Regardless of how much overlap, you’re still talking about a combined total of about 110 million systems sold, which is still less than the current Switch.
I guess I’m just having trouble understanding how having two separate systems with two very different power profiles (much wider gap than Handheld vs Docked on Switch, and probably even larger than Xbox Series S to Series X) is somehow a net benefit for Nintendo, let alone gamers.
It only adds to the complexity of development, even further than what we have with the two profiles for the Switch already, while still having developers focusing on the floor for their targets vs. going towards the ceiling, and downgrading from there.
You mentioned in a previous post about having exclusive titles for console, and handheld, but that only puts gamers at a disadvantage since now they may have to buy both systems. It may look good for Nintendo’s bottom line, but after how great the Switch is for doing both, it feels like a step backwards.
Again, I’m just finding issue trying to understand this logic, so perhaps I need further clarification.

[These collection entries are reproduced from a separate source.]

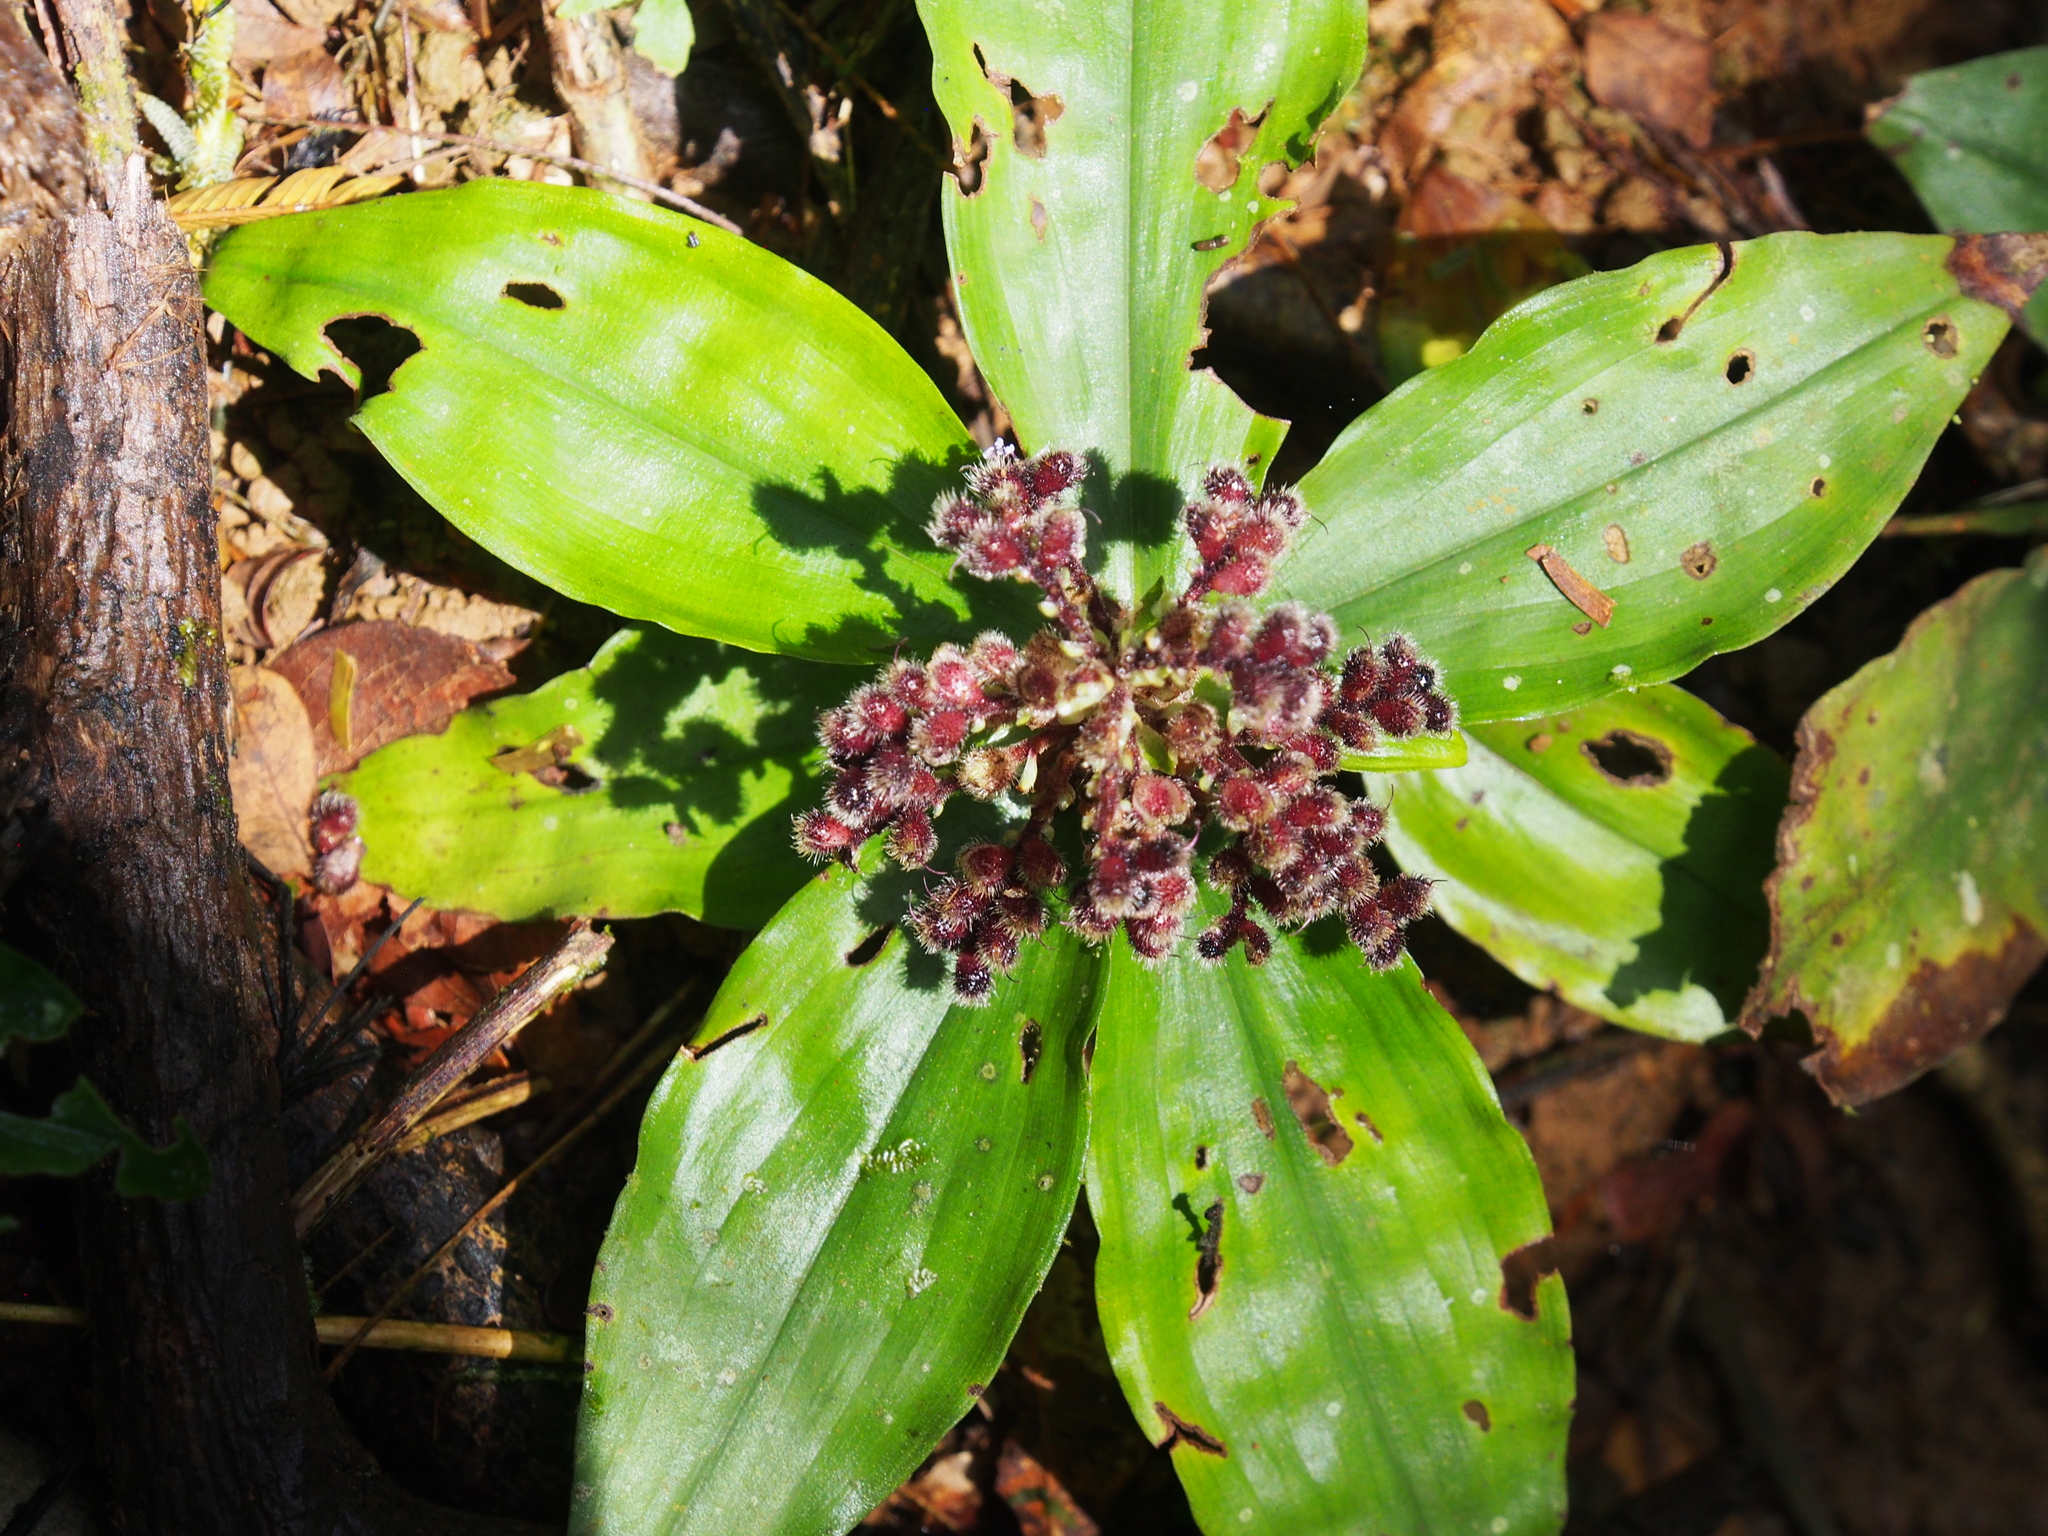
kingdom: Plantae
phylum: Tracheophyta
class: Liliopsida
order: Commelinales
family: Commelinaceae
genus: Floscopa
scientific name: Floscopa robusta
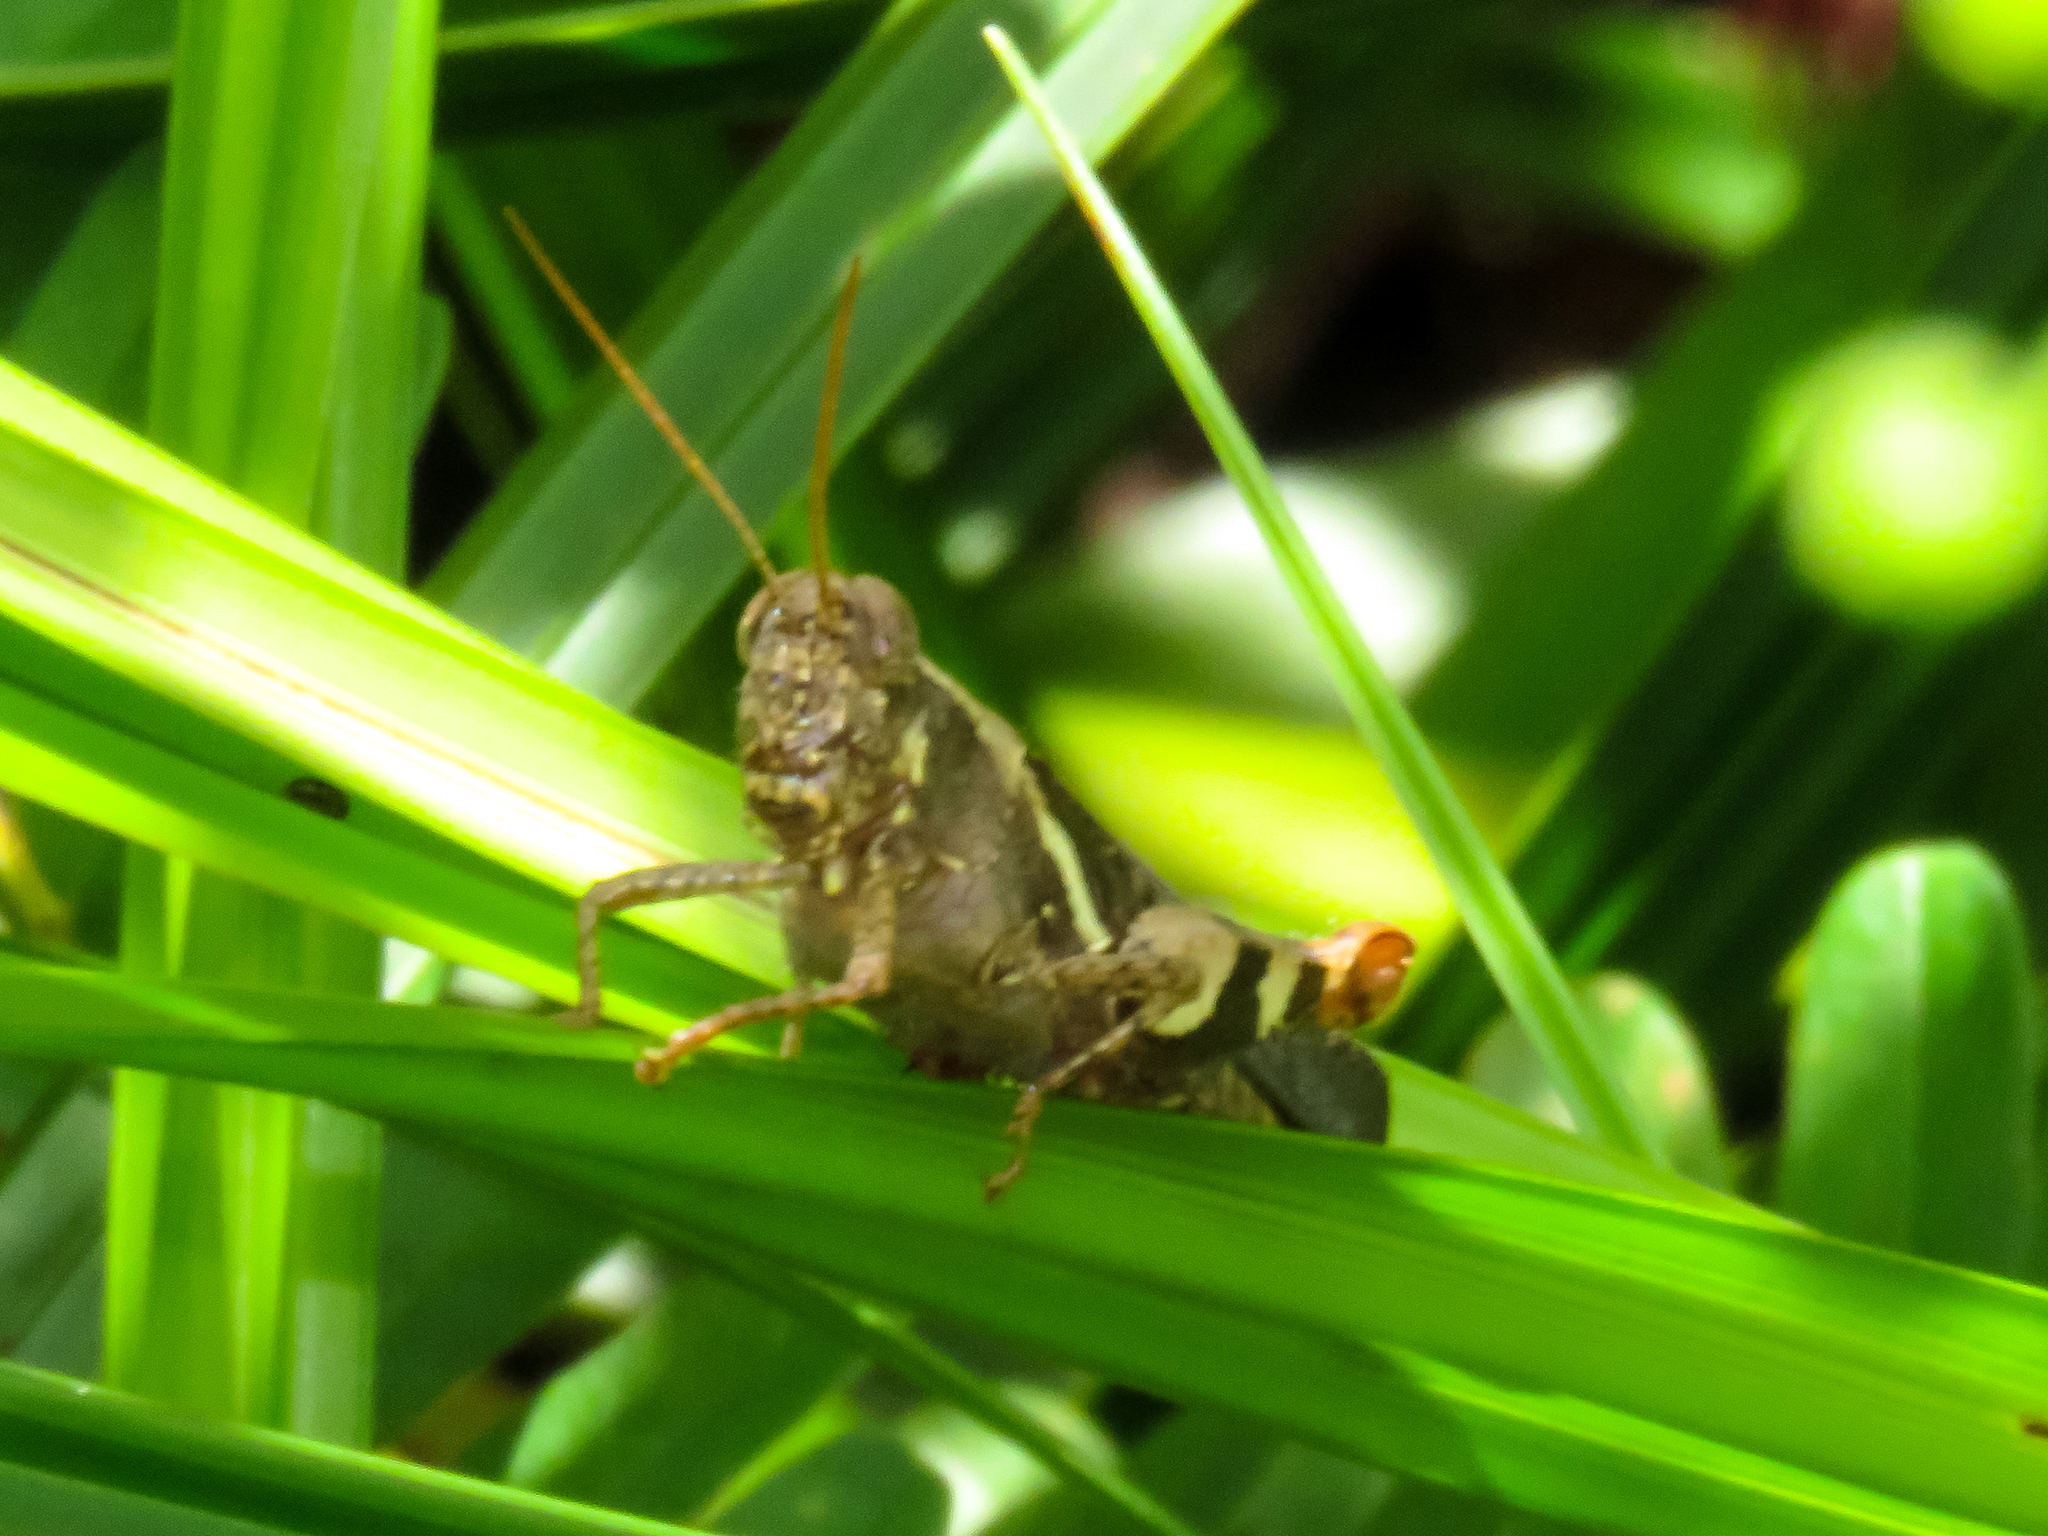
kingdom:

We’re at a point in tech where something as small as a smartphone all the way to a full blown desktop can do the majority of everyday computing for easily 80-90% of consumers’ needs, and desires. The Switch fits into that well imo.
It all comes down to simplifying their resources, plus putting their focus onto a single unified platform. Splitting it up again, even with similar hardware, is the antithesis of that.
As far as family of systems, I won’t lie that I figured Nintendo by this point would have made a TV-only version of the Switch, perhaps where it looks like the current Switch dock, but with more IO. But perhaps they figure it wouldn’t sell enough to justify the cost. The Switch Lite has only sold a little over 21 million as of June 30th, while the Switch OLED has sold nearly 18 million, and that’s in half the time.
I think a TV only Switch wouldn’t even crack 10-15 million at this rate, plus Nintendo likely figured the Lite would do better than they initially projected, so they may have canned that idea early on for all we know.
Ultimately, consumers love the choice to “switch” between handheld vs. docked, even if the split between the two of what gamers choose is about 50/50.